→ **REQUIREMENT**: Images should not appear in the copy, yet every line of the listing below must be printed exactly.

→ **DATASET CONTENT**:
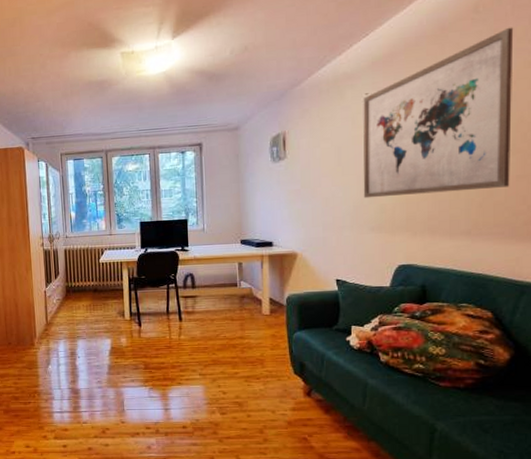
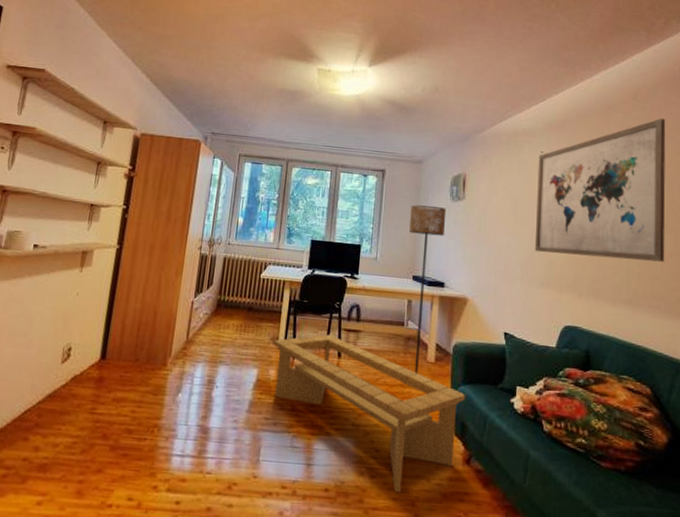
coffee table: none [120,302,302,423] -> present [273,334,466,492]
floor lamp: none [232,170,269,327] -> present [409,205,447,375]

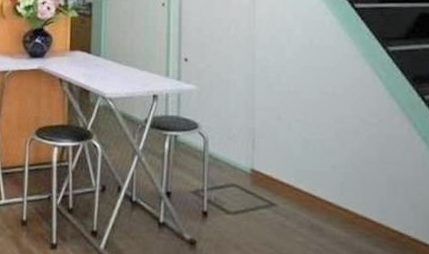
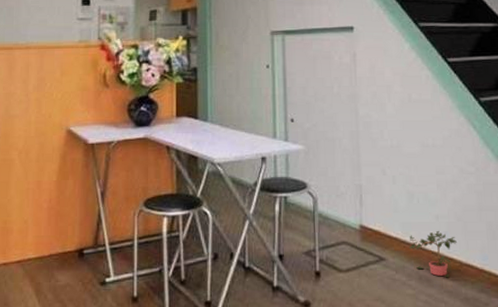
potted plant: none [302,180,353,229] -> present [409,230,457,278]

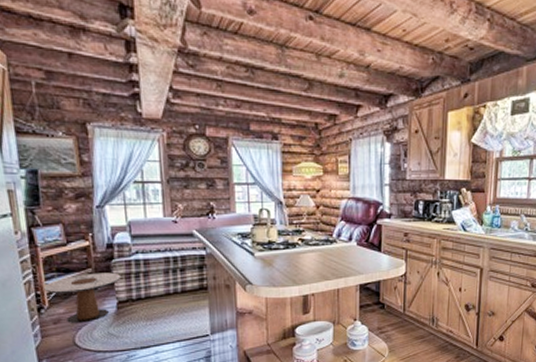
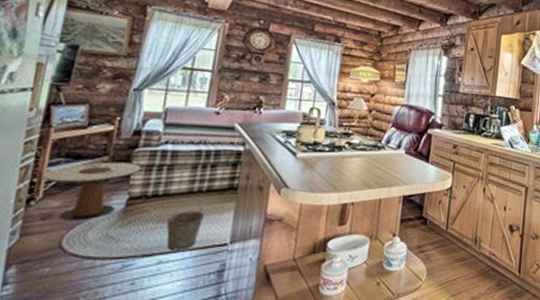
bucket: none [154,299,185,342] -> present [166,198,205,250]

→ **SOLVED EXERCISE**:
coffee table: none [120,302,302,423] -> present [273,334,466,492]
floor lamp: none [232,170,269,327] -> present [409,205,447,375]

potted plant: none [302,180,353,229] -> present [409,230,457,278]

bucket: none [154,299,185,342] -> present [166,198,205,250]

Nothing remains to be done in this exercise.